## Aufgabenstellung
Knüpfe an den letzten Satz des Textauszugs zur Gebäudeversicherung an und setze ihn fort.

-------- Textauszug --------

Baurecht

Deckungsumfang einer Gebäudeversicherung; Begriff der “Überschwemmung” in der Elementarschadenversicherung

Aktenzeichen  25 U 1125/17

Datum:
7.11.2017
Rechtsgebiet:
Fundstelle:
BeckRS – 2017, 141901
Gerichtsart:
OLG
Gerichtsort:
München
Rechtsweg:
Ordentliche Gerichtsbarkeit
Normen:
ABB § 1 Abs. 1 S. 1, § 3
BGB § 93, § 94 Abs. 2

 

Leitsatz

1. Sind nach den Versicherungsbedingungen einer Wohngebäudeversicherung (hier: § 1 Abs. 1 S. 1 ABB) die wesentlichen Bestandteile des versicherten Gebäudes vom Versicherungsschutz umfasst, erstreckt sich der Deckungsumfang der Versicherung nicht auf die Stützmauer und die Aufschüttung eines mitversicherten Carports, da diese nicht iSv § 94 Abs. 2 BGB zur Herstellung des Carports in diesen „eingefügt“ sind. (Rn. 1 – 2) (redaktioneller Leitsatz)
2. Stellplätze vor einem Carport gehören auch dann nicht zu den mitversicherten „sonstigen Gegenständen“ der Gebäudeversicherung (hier nach § 3 ABB), wenn als Nutzungszweck im Versicherungsschein sowohl „Aufstellung von Kfz“ als auch „Garagen“ angegeben ist. (Rn. 3) (redaktioneller Leitsatz)

-------- Gezeigtes Material --------

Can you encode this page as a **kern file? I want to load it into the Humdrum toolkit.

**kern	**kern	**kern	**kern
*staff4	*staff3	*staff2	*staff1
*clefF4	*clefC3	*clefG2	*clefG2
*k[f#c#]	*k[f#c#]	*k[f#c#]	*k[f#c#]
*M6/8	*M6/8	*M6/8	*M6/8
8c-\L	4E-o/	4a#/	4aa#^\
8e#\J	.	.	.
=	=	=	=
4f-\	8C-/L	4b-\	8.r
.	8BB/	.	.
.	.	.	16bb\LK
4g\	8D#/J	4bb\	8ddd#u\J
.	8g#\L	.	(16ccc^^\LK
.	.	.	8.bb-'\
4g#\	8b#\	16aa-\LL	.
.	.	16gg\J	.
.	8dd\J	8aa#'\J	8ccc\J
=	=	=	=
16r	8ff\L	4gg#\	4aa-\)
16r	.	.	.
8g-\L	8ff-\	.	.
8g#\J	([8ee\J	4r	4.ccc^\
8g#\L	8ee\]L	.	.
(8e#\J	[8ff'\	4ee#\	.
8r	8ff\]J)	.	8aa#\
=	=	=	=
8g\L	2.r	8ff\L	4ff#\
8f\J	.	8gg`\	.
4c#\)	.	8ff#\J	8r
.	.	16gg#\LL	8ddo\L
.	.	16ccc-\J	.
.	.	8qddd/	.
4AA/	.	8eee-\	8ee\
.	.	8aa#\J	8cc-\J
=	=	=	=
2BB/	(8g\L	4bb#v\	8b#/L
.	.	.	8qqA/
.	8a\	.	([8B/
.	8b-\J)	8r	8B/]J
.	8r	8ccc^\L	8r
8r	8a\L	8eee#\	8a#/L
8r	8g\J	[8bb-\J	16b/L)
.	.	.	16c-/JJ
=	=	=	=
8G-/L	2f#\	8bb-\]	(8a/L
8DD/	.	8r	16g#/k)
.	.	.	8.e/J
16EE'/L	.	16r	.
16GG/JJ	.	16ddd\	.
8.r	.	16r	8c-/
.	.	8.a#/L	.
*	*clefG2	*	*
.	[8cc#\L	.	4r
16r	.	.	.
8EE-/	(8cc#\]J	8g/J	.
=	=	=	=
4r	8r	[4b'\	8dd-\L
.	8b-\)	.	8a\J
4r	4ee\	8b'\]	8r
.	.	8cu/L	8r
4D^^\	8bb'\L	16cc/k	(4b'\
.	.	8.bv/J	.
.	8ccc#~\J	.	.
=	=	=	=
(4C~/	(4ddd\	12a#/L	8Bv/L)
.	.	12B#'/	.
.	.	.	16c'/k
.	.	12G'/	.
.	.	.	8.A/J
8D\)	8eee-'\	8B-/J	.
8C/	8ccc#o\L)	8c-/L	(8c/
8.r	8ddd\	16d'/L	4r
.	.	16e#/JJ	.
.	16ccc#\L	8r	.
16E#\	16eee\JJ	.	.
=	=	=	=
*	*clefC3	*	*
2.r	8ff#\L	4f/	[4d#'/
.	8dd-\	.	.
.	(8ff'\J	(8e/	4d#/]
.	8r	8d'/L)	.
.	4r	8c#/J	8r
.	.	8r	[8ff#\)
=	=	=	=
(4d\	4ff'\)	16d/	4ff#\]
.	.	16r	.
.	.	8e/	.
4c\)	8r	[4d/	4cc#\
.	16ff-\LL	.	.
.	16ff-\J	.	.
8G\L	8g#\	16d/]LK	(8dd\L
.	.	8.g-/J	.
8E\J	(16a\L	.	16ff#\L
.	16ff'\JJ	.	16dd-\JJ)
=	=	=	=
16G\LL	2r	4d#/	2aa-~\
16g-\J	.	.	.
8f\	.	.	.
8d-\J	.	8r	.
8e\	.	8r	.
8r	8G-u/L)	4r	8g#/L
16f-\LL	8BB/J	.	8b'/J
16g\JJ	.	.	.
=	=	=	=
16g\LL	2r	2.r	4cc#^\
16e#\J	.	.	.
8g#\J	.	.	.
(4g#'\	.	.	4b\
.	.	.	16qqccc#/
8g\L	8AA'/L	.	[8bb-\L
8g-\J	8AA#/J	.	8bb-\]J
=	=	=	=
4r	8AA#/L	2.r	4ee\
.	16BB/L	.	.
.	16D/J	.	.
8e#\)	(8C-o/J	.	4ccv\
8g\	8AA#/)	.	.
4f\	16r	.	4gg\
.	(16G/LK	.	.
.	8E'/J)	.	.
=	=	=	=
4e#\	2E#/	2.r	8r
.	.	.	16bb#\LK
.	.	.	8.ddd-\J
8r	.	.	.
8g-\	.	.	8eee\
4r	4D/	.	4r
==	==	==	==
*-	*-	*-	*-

--------

## Endergebnis
3. Definieren die Zusatzbedingungen der Gebäudeversicherung zur Deckung von Elementargefahren eine versicherte Überschwemmung als „Überflutung des Grund und Bodens (Versicherungsgrundstück) oder des versicherten Gebäudes“, liegt eine bedingungsgemäße Überschwemmung nur vor, wenn sich erhebliche Wassermengen auf der Geländeoberfläche ansammeln, mithin Wasser auf dem Grundstücksgelände gestanden hat (Anschluss an BGH BeckRS 2005, 06169; OLG Köln BeckRS 2013, 08490; KG BeckRS 2015, 119176; OLG Bamberg BeckRS 2015, 113383). Demgemäß genügt es für den Eintritt des Versicherungsfalls nicht, dass Wasser hangabwärts über einen Teil des Grundstücks und dabei auch durch den mitversicherten Carport fließt. (Rn. 6 – 8) (redaktioneller Leitsatz)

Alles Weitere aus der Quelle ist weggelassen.